Os ponteiros do relógio marcavam exatamente 19h quando agentes da Vigilância Sanitária do Ceará saíram a campo, tendo como ponto de partida a sede da Secretaria da Saúde (Sesa), na Praia de Iracema. O destino final, a poucos metros dali, era estabelecimentos na orla da Capital, cujo funcionamento violava as normas de biossegurança do decreto estadual contra a Covid-19. Antes do trabalho in loco de averiguação, orientação e autuação, contudo, há um planejamento estratégico, que envolve a apuração de denúncias de irregularidades, escolha dos pontos comerciais e produção de laudo de inspeção.
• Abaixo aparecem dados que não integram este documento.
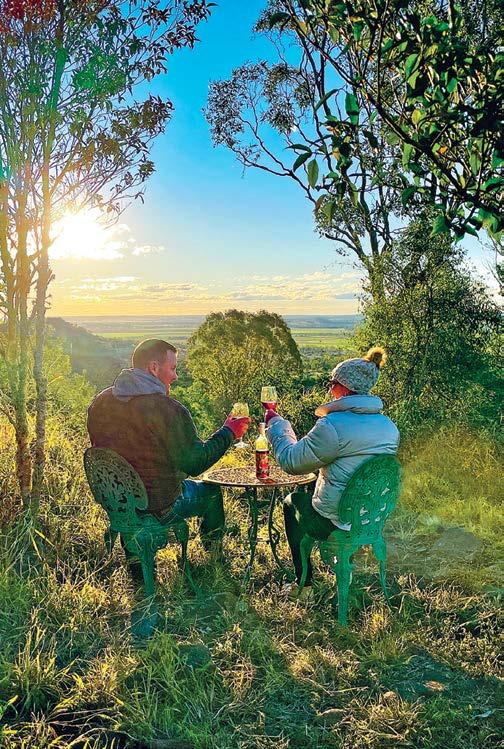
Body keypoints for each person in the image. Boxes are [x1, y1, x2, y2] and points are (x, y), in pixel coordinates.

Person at [87, 339, 250, 579]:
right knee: (211, 492)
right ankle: (214, 563)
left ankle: (137, 564)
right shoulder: (167, 410)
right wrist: (228, 432)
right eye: (172, 368)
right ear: (154, 367)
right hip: (158, 504)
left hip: (115, 499)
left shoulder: (100, 402)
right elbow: (195, 463)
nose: (175, 376)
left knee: (138, 494)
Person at [264, 347, 399, 599]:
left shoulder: (333, 426)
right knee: (319, 488)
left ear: (345, 389)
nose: (329, 389)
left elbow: (291, 462)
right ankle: (341, 566)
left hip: (338, 521)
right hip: (371, 517)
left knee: (292, 502)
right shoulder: (389, 427)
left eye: (332, 383)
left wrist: (276, 425)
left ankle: (304, 585)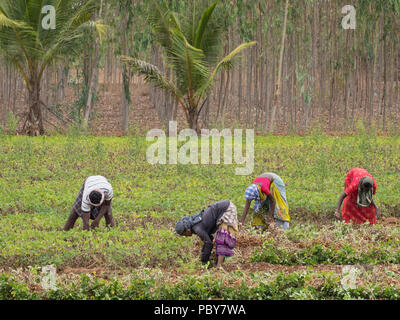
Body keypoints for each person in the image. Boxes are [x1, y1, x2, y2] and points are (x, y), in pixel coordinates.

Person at [175, 200, 239, 268]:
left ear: (187, 230)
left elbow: (208, 243)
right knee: (219, 239)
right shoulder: (194, 225)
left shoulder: (197, 229)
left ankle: (218, 266)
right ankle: (217, 261)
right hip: (222, 209)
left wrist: (204, 260)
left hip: (227, 209)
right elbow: (209, 238)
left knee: (222, 238)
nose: (186, 236)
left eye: (184, 234)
Nas horas que antecedem a fiscalização, a dupla de inspetores sanitários, número padrão em todas as ações, senta e discute a programação da noite com base na demanda da semana. Jane Cris Cunha, PHd em Saúde Coletiva, e Marcelo Burgoa, mestre em Produção e Reprodução, dividem as tarefas do expediente. A missão da noite era ir a restaurantes e hotéis na Beira-Mar, até então suspeitos de práticas disseminadoras do novo coronavírus, checar as possíveis inconformidades.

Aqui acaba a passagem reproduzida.